I believe we all remember what happened in October 2020 when Netflix aired The Queen’s Gambit. A fictional girl from Kentucky did more for chess than a century of tournament bulletins. During lockdown, people who couldn’t even spell “Sicilian” were suddenly playing blitz at 2am. Online platforms exploded, chess sets vanished from shelves and for once, young girls saw someone who looked like them sitting at the board and winning. That, of course, was fiction based on a novel with the same title.
Now Netflix turns to the real thing. Queen of Chess is a 94-minute documentary on Judit Polgár. Born in communist Hungary, Judit was part of her father László’s grand theory that geniuses are made, not born. The Polgár sisters were home-schooled and they studied chess every day. So there was no ordinary childhood in the conventional sense. László laid down the discipline, structure and endless calculations for Judit and her two elder sisters, Zsuzsa and Sofia. To him, they were his experiment first and daughters second.
By 12 she was already the top-rated female player in the world. At 15 she became the youngest grandmaster in history at the time, breaking Bobby Fischer’s record. Later she broke into the world top ten. To this day she remains the only woman to have done so. She refused to play in women-only events. She wanted to test herself against the very best, and she did.
The red thread running through the film is Garry Kasparov. In fact, at times the documentary felt almost as much about him as about Judit, with the former world champion cast, fairly or not, as the antagonist in her ascent. Their first clash in Linares 1994 was revisited, including the infamous touch-move incident that caused such debate. To this day Kasparov does not quite concede that he was wholly wrong, although he has admitted that he might have let go of the knight for one-tenth of a second. For years she chased him. In 2002 she finally beat him. The handshake was not warm, and Kasparov quickly exited through a side door. The point, however, was decisive.

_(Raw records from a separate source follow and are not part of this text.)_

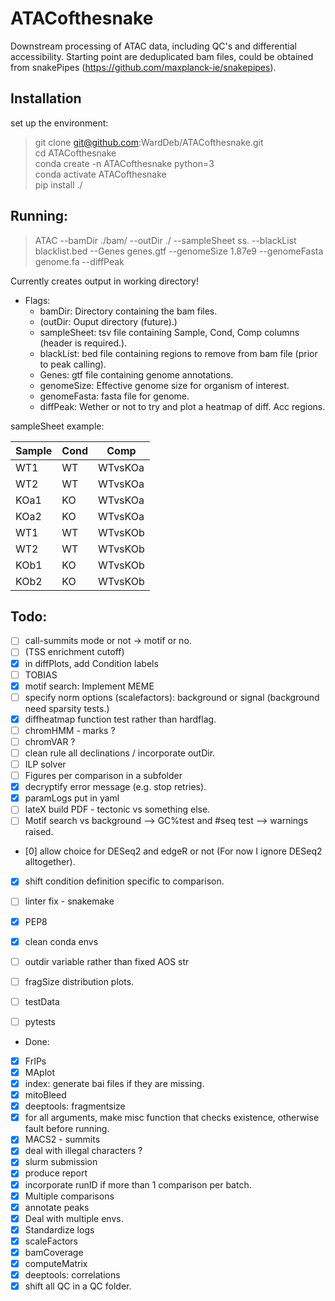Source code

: # ATACofthesnake

Downstream processing of ATAC data, including QC's and differential accessibility. Starting point are deduplicated bam files, could be obtained from snakePipes (https://github.com/maxplanck-ie/snakepipes).


## Installation

  set up the environment:  
>  git clone git@github.com:WardDeb/ATACofthesnake.git  
>  cd ATACofthesnake  
>  conda create -n ATACofthesnake python=3  
>  conda activate ATACofthesnake  
>  pip install ./  

## Running:  

> ATAC --bamDir ./bam/ --outDir ./ --sampleSheet ss. --blackList blacklist.bed --Genes genes.gtf --genomeSize 1.87e9 --genomeFasta genome.fa --diffPeak

Currently creates output in working directory!

  - Flags:
    - bamDir: Directory containing the bam files.  
    - (outDir: Ouput directory (future).)  
    - sampleSheet: tsv file containing Sample, Cond, Comp columns (header is required.).  
    - blackList: bed file containing regions to remove from bam file (prior to peak calling).  
    - Genes: gtf file containing genome annotations.  
    - genomeSize: Effective genome size for organism of interest.  
    - genomeFasta: fasta file for genome.  
    - diffPeak: Wether or not to try and plot a heatmap of diff. Acc regions.
  
  sampleSheet example:

  | Sample | Cond | Comp |
  | -- | -- | -- |
  | WT1 | WT | WTvsKOa |
  | WT2 | WT | WTvsKOa |
  | KOa1 | KO | WTvsKOa |
  | KOa2 | KO | WTvsKOa |
  | WT1 | WT | WTvsKOb |
  | WT2 | WT | WTvsKOb |
  | KOb1 | KO | WTvsKOb |
  | KOb2 | KO | WTvsKOb |


## Todo:

 - [ ] call-summits mode or not -> motif or no.
 - [ ] (TSS enrichment cutoff)
 - [x] in diffPlots, add Condition labels
 - [ ] TOBIAS
 - [x] motif search: Implement MEME
 - [ ] specify norm options (scalefactors): background or signal (background need sparsity tests.)
 - [x] diffheatmap function test rather than hardflag.
 - [ ] chromHMM - marks ?
 - [ ] chromVAR ?
 - [ ] clean rule all declinations / incorporate outDir.
 - [ ] ILP solver
 - [ ] Figures per comparison in a subfolder
 - [x] decryptify error message (e.g. stop retries).
 - [x] paramLogs put in yaml
 - [ ] lateX build PDF - tectonic vs something else.
 - [ ] Motif search vs background --> GC%test and #seq test --> warnings raised.
 - [0] allow choice for DESeq2 and edgeR or not (For now I ignore DESeq2 alltogether).
 - [x] shift condition definition specific to comparison.
 - [ ] linter fix - snakemake
 - [x] PEP8
 - [x] clean conda envs
 - [ ] outdir variable rather than fixed AOS str
 - [ ] fragSize distribution plots.
 - [ ] testData
 - [ ] pytests

 
- Done:
 - [x] FrIPs
 - [x] MAplot
 - [x] index: generate bai files if they are missing.
 - [x] mitoBleed
 - [x] deeptools: fragmentsize
 - [x] for all arguments, make misc function that checks existence, otherwise fault before running.
 - [x] MACS2 - summits
 - [x] deal with illegal characters ?
 - [x] slurm submission
 - [x] produce report
 - [x] incorporate runID if more than 1 comparison per batch.
 - [x] Multiple comparisons
 - [x] annotate peaks
 - [x] Deal with multiple envs.
 - [x] Standardize logs
 - [x] scaleFactors
 - [x] bamCoverage
 - [x] computeMatrix
 - [x] deeptools: correlations
 - [x] shift all QC in a QC folder.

The documentary blends archival footage from Olympiads, Linares, Hungarian Championships with present-day interviews. Judit comes across without arrogance but there is resolve in her voice. She speaks about having to prove herself “ten times more” than if she had been born a boy. That line alone sums up half the battle.

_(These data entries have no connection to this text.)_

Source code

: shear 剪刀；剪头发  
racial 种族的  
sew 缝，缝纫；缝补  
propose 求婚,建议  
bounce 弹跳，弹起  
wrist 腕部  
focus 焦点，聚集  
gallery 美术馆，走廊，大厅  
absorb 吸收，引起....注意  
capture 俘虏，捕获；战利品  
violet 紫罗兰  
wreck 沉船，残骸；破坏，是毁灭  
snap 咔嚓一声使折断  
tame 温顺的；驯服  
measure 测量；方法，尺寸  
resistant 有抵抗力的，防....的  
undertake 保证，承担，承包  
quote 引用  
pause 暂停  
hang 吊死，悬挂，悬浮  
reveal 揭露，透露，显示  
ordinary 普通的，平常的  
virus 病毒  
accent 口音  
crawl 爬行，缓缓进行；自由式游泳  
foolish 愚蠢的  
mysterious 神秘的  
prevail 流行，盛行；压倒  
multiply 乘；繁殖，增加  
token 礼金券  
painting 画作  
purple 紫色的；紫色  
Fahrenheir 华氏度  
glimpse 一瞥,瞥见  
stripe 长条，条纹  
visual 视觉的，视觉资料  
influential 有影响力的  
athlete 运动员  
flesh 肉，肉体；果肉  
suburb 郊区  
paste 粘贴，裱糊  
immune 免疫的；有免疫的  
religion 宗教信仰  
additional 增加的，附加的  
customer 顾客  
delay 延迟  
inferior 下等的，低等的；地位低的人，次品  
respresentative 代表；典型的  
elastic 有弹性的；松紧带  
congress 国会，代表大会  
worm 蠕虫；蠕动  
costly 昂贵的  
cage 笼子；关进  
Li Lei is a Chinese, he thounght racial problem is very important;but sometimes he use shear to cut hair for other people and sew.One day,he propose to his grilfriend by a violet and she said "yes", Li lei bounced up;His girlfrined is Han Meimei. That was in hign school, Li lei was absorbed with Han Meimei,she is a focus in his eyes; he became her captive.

Some early reviews praised the film for giving her a recognition that was long overdue. Others felt it did not dig deeply enough into the emotional cost of being raised as part of an experiment. There is a telling moment when she is asked how it felt. A pause, a slight drift of the eyes, but no dramatic outburst.

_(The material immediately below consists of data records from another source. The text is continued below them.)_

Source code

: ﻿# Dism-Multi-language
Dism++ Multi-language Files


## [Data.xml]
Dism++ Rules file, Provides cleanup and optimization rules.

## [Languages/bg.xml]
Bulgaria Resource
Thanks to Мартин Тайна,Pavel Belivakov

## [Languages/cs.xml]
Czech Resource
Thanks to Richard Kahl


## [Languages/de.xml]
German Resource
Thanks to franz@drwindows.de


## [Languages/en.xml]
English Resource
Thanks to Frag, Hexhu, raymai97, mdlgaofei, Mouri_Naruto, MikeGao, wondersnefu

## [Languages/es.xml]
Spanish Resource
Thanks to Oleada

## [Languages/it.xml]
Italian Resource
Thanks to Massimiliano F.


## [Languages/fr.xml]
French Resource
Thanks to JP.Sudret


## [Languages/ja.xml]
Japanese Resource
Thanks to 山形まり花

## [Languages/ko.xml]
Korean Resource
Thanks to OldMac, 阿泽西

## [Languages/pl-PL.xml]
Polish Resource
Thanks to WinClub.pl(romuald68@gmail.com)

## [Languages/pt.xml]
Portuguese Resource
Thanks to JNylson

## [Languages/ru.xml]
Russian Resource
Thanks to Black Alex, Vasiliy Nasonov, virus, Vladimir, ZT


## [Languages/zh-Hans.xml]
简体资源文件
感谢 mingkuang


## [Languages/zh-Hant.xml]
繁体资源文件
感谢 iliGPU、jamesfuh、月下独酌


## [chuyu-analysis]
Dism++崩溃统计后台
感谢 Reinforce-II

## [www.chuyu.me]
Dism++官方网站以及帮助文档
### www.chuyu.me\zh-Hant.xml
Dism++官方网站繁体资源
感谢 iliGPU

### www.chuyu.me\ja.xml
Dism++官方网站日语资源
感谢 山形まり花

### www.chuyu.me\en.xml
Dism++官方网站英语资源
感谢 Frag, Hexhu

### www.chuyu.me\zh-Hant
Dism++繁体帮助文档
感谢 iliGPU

Will Queen of Chess trigger another global boom like The Queen’s Gambit? I doubt it. Fiction is easier to romanticise, and that series arrived at the perfect moment during a pandemic when the world was stuck at home. Today, the chess audience is far larger than it was five years ago. Many newcomers know the fictional Beth Harmon. Far fewer know Judit Polgár, and she was the one that really changed chess history long before Netflix took notice of the game. If this film does nothing else, it should remind people where the real story began.